___ DATA FOR THIS EXERCISE ___
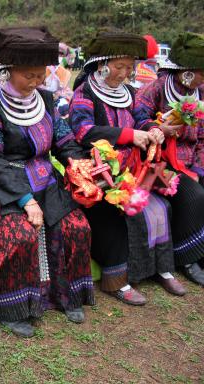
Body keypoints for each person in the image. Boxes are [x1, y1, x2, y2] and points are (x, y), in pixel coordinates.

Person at [0, 26, 95, 338]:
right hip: (1, 182)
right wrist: (26, 200)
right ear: (9, 71)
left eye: (41, 75)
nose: (36, 82)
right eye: (29, 75)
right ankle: (11, 305)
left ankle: (66, 294)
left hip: (42, 176)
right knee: (20, 236)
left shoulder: (48, 101)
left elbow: (64, 142)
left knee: (75, 226)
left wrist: (80, 164)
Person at [70, 30, 185, 305]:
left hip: (134, 169)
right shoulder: (84, 93)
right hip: (100, 173)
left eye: (129, 68)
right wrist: (129, 135)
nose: (125, 73)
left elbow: (141, 120)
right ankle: (117, 280)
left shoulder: (129, 94)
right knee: (114, 212)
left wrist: (153, 130)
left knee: (160, 207)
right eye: (119, 67)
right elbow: (82, 130)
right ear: (102, 65)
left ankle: (161, 268)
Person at [134, 32, 204, 286]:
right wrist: (157, 128)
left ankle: (201, 252)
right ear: (186, 70)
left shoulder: (201, 93)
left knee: (199, 183)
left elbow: (203, 138)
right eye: (201, 73)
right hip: (159, 162)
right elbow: (138, 116)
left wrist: (198, 166)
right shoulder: (155, 88)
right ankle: (186, 257)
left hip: (190, 159)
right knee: (195, 195)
___
* [WHAT NEEDS TO BE DONE] What this exercise asks for is every line of the data above with the word "elbow".

* [EXPECTED ANSWER]
left elbow: (64, 142)
left elbow: (141, 120)
right elbow: (82, 130)
left elbow: (203, 138)
right elbow: (138, 116)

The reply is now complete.